[Data items]
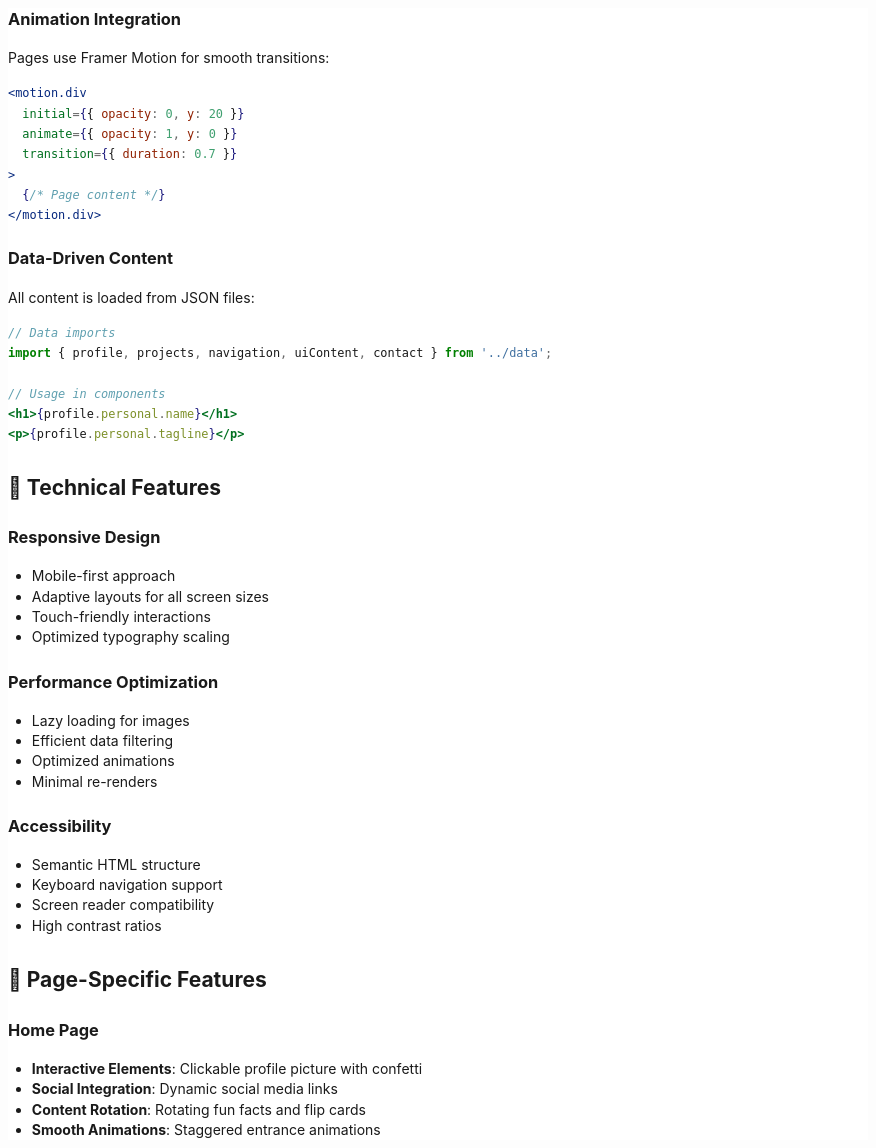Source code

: ### Animation Integration
Pages use Framer Motion for smooth transitions:
```jsx
<motion.div
  initial={{ opacity: 0, y: 20 }}
  animate={{ opacity: 1, y: 0 }}
  transition={{ duration: 0.7 }}
>
  {/* Page content */}
</motion.div>
```

### Data-Driven Content
All content is loaded from JSON files:
```jsx
// Data imports
import { profile, projects, navigation, uiContent, contact } from '../data';

// Usage in components
<h1>{profile.personal.name}</h1>
<p>{profile.personal.tagline}</p>
```

## 🔧 Technical Features

### Responsive Design
- Mobile-first approach
- Adaptive layouts for all screen sizes
- Touch-friendly interactions
- Optimized typography scaling

### Performance Optimization
- Lazy loading for images
- Efficient data filtering
- Optimized animations
- Minimal re-renders

### Accessibility
- Semantic HTML structure
- Keyboard navigation support
- Screen reader compatibility
- High contrast ratios

## 📱 Page-Specific Features

### Home Page
- **Interactive Elements**: Clickable profile picture with confetti
- **Social Integration**: Dynamic social media links
- **Content Rotation**: Rotating fun facts and flip cards
- **Smooth Animations**: Staggered entrance animations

Task statement:
For this exercise, output exactly the lines above from the line with "All content is" to the line with "- Mobile-first approach", counting both, and leave out the rest.

Result for this exercise:
All content is loaded from JSON files:
```jsx
// Data imports
import { profile, projects, navigation, uiContent, contact } from '../data';

// Usage in components
<h1>{profile.personal.name}</h1>
<p>{profile.personal.tagline}</p>
```

## 🔧 Technical Features

### Responsive Design
- Mobile-first approach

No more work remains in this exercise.